Я упал с кровати и пулей выскочил за дверь.

Было еще темно.

Старик, сидевший на подножке тягача, поднялся, завидев меня, выбежавшего откуда ни возьмись в трусах и майке, босиком, с обезумевшим взглядом. Стараясь не думать о тете Бьюле, я скользнул мимо вагончика. Сна уже не было ни в одном глазу. Я сказал Старику, что подежурю один.

Он нахмурился:

— Ну не в трусах же.

Я сходил в дом, оделся как полагается, а потом сменил Старика, который пошел досыпать еще несколько часов до рассвета, оставив меня наедине с жирафами и кукурузным полем из страшного сна. Я уселся на подножку и уставился в ночную тьму, такую непроглядную — хоть глаз выколи. С первыми лучами солнца я пошел поглядеть на поле за автостоянкой, готовясь к тому, что там меня ждет кукуруза и железная дорога. Но ничего подобного. Меня встретили только сосны. Никогда я еще так не радовался при виде маленькой рощицы.

И только в этот момент я вспомнил про Рыжика. Оглянулся на ее домик. «Паккарда» уже и след простыл.

«Независимая газета Сан-Диего»

8 октября 1938 года

К НАМ ЕДУТ ЖИРАФЫ!

Первые в истории жирафы, которым предстоит доехать до юга Калифорнии, уже покинули Восточное побережье. «Я пообещала деткам из Сан-Диего, что они увидят жирафов! И ничто меня не остановит!» — заявила миссис Белль Бенчли, наша любимая «Владычица зверинца»…

6

В Вашингтон…

Воспоминания спаяны с вещами. Порой стоит только учуять, услышать или увидеть что-нибудь, и ты уже переносишься в другой конец страны, а то и мира, а может, даже в иное десятилетие, в тот момент, когда тебя целует большеглазая красотка или дает тумака захмелевший товарищ.

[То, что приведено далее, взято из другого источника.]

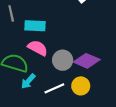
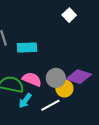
pink semicircle: (38, 48) -> (32, 79), moved
yellow circle: (81, 86) -> (64, 88), moved

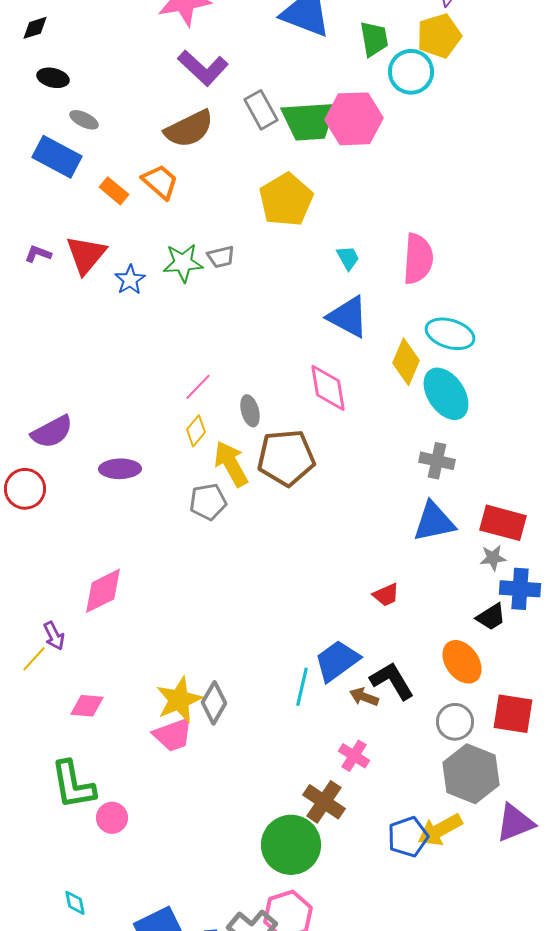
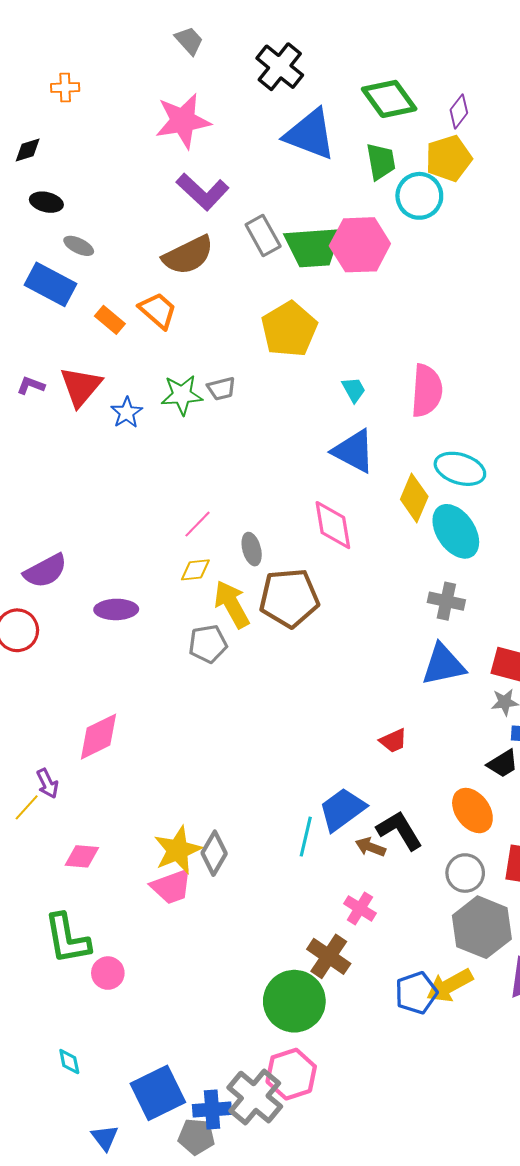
yellow diamond: (196, 431) -> (195, 570), turned 44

И над этим у тебя нет никакой власти. Стоит мне только увидеть пыль во время уборки в моей палате, я вспоминаю, как глядел на коричневую бурю давным-давно, еще в Техасе. А когда смотрю на розовые пионы, я тут же мысленно переношусь во Францию времен Второй мировой, к свежей братской могиле.